O momento que transformou o legado do Papa Emérito Bento XVI e talvez de sua Igreja, quase passou despercebido.
O então Papa estava encerrando o que um repórter descreveu como uma cerimônia de rotina “extremamente banal” com os cardeais do Vaticano em 11 de fevereiro de 2013, quando anunciou, em latim, que havia tomado uma decisão de grande importância para a vida da Igreja.
O teólogo, nascido na Alemanha, com 85 anos na época, disse ter examinado repetidamente sua consciência diante de Deus e ter concluído que o mundo moderno, “sujeito a tantas mudanças rápidas e abalado por questões de profunda relevância para a vida de fé”, exigia um Papa em melhores condições físicas e intelectuais. “Minhas forças,
devido à idade avançada, não são mais adequadas” disse ele.
Muitas pessoas na reunião não entendiam latim, olhares confusos foram trocados até que o significado daquelas palavras fossem entendidas. Para o Cardeal Ângelo Sodano, as palavras de Bento XVI foram como “um raio em um céu azul claro”, um repórter na sala começou a chorar.
A primeira renúncia do líder da Igreja Católica Apostólica Romana em quase 600 anos, deixaria uma marca no mundo moderno, acentuando a mudança de época em que estamos inseridos. Com sua renúncia, Bento XVI admitiu suas próprias limitações humanas e sua incapacidade de administrar uma igreja diante de crises existenciais.
Depois de ser por décadas o guardião da ortodoxia do Vaticano e uma barreira contra mudanças, primeiro como chefe da Congregação para a Doutrina da Fé, depois como pontífice, Bento XVI encerrou sua carreira como um verdadeiro revolucionário.
Era amplamente visto como a maior força da Igreja contra as pressões do secularismo e do relativismo. Seguindo no lugar de João Paulo II, esperava-se que ele continuasse fortificando um catolicismo explícito e unicamente conservador, contudo, para surpresa de todos, Bento XVI presidiu os aproximadamente 1,1 bilhão de católicos do mundo com um toque mais gentil.
David Gibson, diretor do Centro de Religião e Cultura da Universidade Fordham, que escreveu uma biografia do pontífice, aponta que seu objetivo principal era promover a fé como uma espécie de fundamento para todas as outras coisas, não estando “interessado em reformar a igreja ou abrir a igreja para coisas novas. Mas querendo voltar ao básico, pois, a devoção, a piedade, a fé vinham em primeiro lugar.”

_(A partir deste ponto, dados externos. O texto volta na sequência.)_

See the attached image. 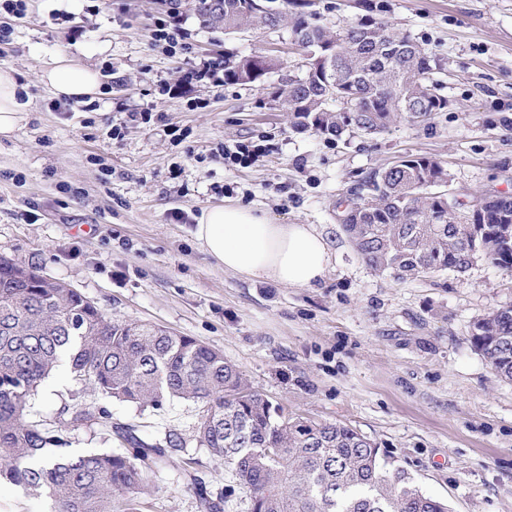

Em seu pontificado, Bento XVI escreveu três encíclicas, a primeira, Deus Caritas Est, “Deus é amor”, sobre o amor e a caridade que buscam expressar crenças que são comuns a todos os seres humanos. Em sua segunda, Spe Salvi, “Salvos na Esperança”, ele destacou que as tentativas de banir Deus “levaram às maiores formas de crueldade e violações da justiça… Um mundo sem Deus é um mundo sem esperança”.
Na sua terceira encíclica, Caritas In Veritate, “Caridade na Verdade”, ele criticava o sistema econômico internacional e pedia uma estrutura global baseada na responsabilidade social, na preocupação com a dignidade do trabalhador e no respeito pela ética.
Bento XVI via o relativismo como o principal desafio enfrentado pela Igreja Católica que deveria reafirmar a verdade objetiva, com a pessoa de Jesus como ponto central. Antes de ser eleito pontífice, ele condenou a “ditadura do relativismo” por “não reconhecer nada como certo e ter como objetivo maior os próprios egos e desejos”. Um ex-correspondente do Vaticano apontou que “o centro do papado de Bento XVI é a luta contra a ditadura do relativismo”.
Um grande estudioso e rocha de certeza moral que passou a vida inteira defendendo a verdadeira fé, Bento XVI, fez sua Páscoa definitiva no último dia do ano de 2022, suas últimas palavras “Senhor, eu te amo” nos guiam para o que sempre deve reinar em nossas vidas, ainda mais agora neste novo ano que se inicia, para deixarmos a fé, a esperança e a caridade invadirem nossos corações no mundo.